La audiencia de juzgamiento contra Santiago Díaz, exlegislador del movimiento Revolución Ciudadana, se instaló en el Complejo Judicial Norte de Quito bajo la dirección de un tribunal penal de Pichincha. Durante la primera jornada, que se extendió por más de seis horas, se presentaron los alegatos de apertura y los testimonios de los padres de la víctima, una menor que tenía once años al momento del ataque en diciembre de 2024. El proceso busca determinar la responsabilidad de Díaz como autor directo del delito de violación, tras una investigación que incluyó múltiples allanamientos y la incautación de dispositivos electrónicos a mediados de 2025.
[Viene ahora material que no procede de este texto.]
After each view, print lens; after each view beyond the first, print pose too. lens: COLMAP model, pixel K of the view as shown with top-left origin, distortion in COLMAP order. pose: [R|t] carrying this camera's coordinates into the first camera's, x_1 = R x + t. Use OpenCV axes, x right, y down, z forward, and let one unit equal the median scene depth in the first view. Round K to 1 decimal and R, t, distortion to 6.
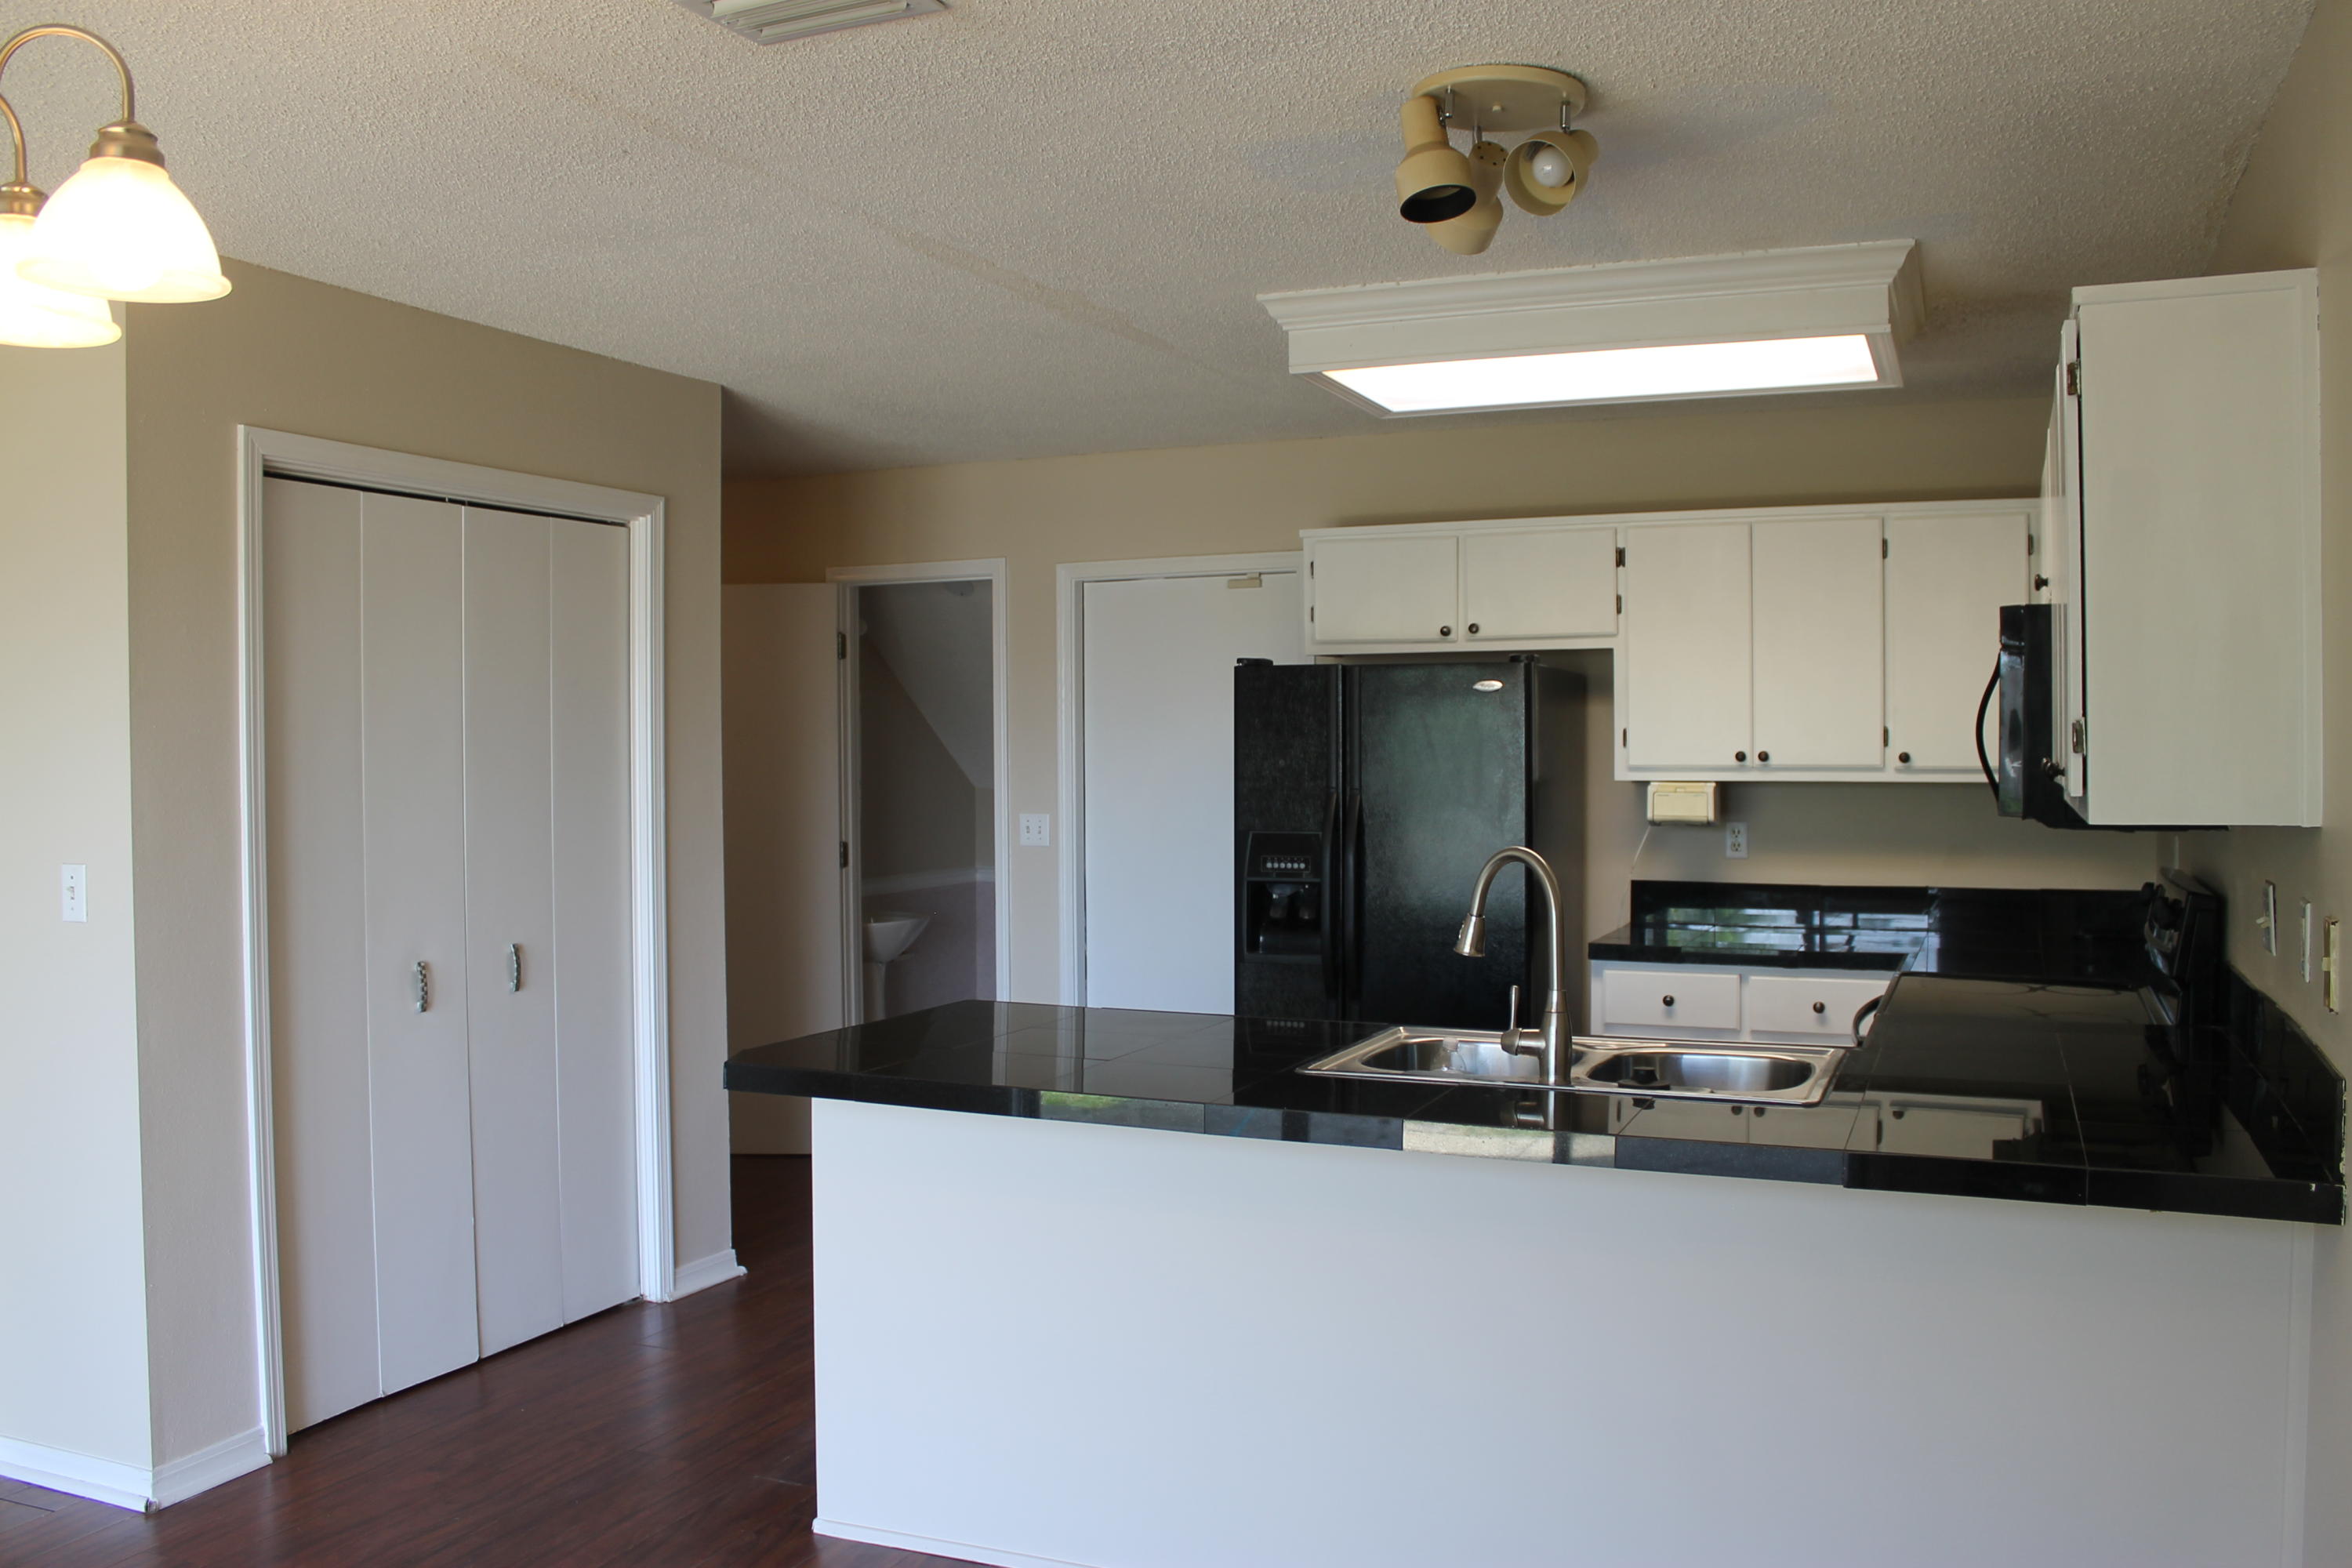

En el primer día de diligencias, se reprodujo el testimonio anticipado de la niña, quien reconoció al exasambleísta como su agresor. Según el relato de la acusación, el hecho ocurrió durante una reunión social donde Díaz, aprovechando que la madre de la menor trabajaba para él, habría conducido a la niña a una habitación bajo el pretexto de entregarle un regalo. Peritos psicológicos que intervinieron en la audiencia confirmaron la grave afectación emocional de la víctima y señalaron que el procesado presenta rasgos de personalidad con falta de empatía y una preocupante normalización de conductas impropias hacia menores de edad.
Por su parte, la defensa técnica de Santiago Díaz, quien comparece vía telemática, sostiene que no existe delito y que los elementos de convicción de la Fiscalía se han debilitado durante el proceso. El abogado defensor adelantó que buscará justificar la inocencia de su representado para solicitar su inmediata libertad. No obstante, la acusación particular se ampara en el artículo 171 del Código Orgánico Integral Penal, solicitando una sentencia de 22 años de privación de libertad más agravantes, mientras la audiencia continúa este viernes con la declaración del médico legista encargado de los exámenes físicos de la menor.